Let $S$ be a smooth projective surface. We denote $S^{[n]}$ the Hilbert scheme of artinian subschemes in $S$ of length $n$, which is a smooth projective variety of dimension $2n$ by Fogarty. Let $I\subset S^{[n]}\times S$ be the universal correspondance, and let $p: I\to S^{[n]}$ and $q: I\to S$ be projections. To be precise, the fiber of $p$ over a point in $S^{[n]}$ is the corresponding subscheme of $S$.

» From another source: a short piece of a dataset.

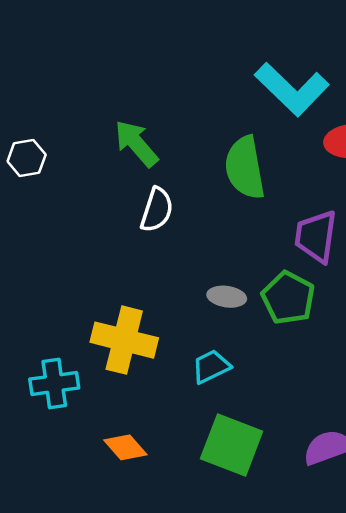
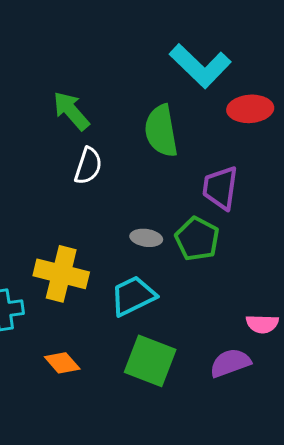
cyan trapezoid: (211, 367) -> (133, 296), size x1.4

We fix the following convention (which is quite common in literature):
Let $F$ be a vector bundle on $S$. $F^{[n]}$ is the locally free coherent sheaf on $S^{[n]}$ defined by $p_*q^*F$.
It seems that the tangent bundle of $S^{[n]}$ coincides with $T_S^{[n]}$ where $T_S$ is the tangent bundle on $S$. The reason why I guess so is the following
The tangent space of $S^{[n]}$ at a point $z\in S^{[n]}$ representing $Z\subset S$ is given by $Hom(I_Z/I_Z^2, \mathcal O_Z)$. In the case where $Z$ is non reduced, $Hom(I_Z/I_Z^2, \mathcal O_Z)\cong H^0(Z,T_{X|Z})$. Thus, $T_{S^{[n]},z}=H^0(Z,T_X|Z)=p_*q^*F|_z$. I do not see if these isomorphisms still hold when $Z$ is a reduced subscheme.
Any comments, responses and references are more than welcome !